Your assignment
Copy out the entries that follow exactly, leaving every picture behind.

Input data: Begin

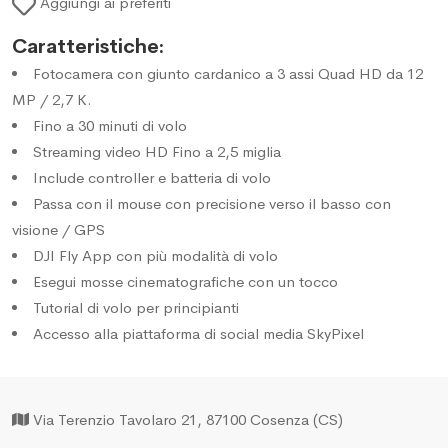
Aggiungi ai preferiti
Caratteristiche:
Fotocamera con giunto cardanico a 3 assi Quad HD da 12
MP / 2,7 K.
Fino a 30 minuti di volo
Streaming video HD Fino a 2,5 miglia
Include controller e batteria di volo
Passa con il mouse con precisione verso il basso con
visione / GPS
DJI Fly App con più modalità di volo
Esegui mosse cinematografiche con un tocco
Tutorial di volo per principianti
Accesso alla piattaforma di social media SkyPixel
Via Terenzio Tavolaro 21, 87100 Cosenza (CS)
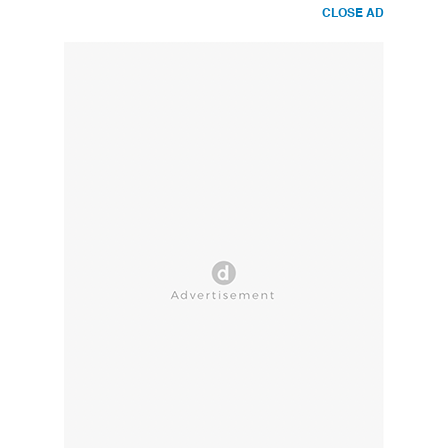
CLOSE AD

Input data: End

Result of this task
Aggiungi ai preferiti
Caratteristiche:
Fotocamera con giunto cardanico a 3 assi Quad HD da 12
MP / 2,7 K.
Fino a 30 minuti di volo
Streaming video HD Fino a 2,5 miglia
Include controller e batteria di volo
Passa con il mouse con precisione verso il basso con
visione / GPS
DJI Fly App con più modalità di volo
Esegui mosse cinematografiche con un tocco
Tutorial di volo per principianti
Accesso alla piattaforma di social media SkyPixel
Via Terenzio Tavolaro 21, 87100 Cosenza (CS)
CLOSE AD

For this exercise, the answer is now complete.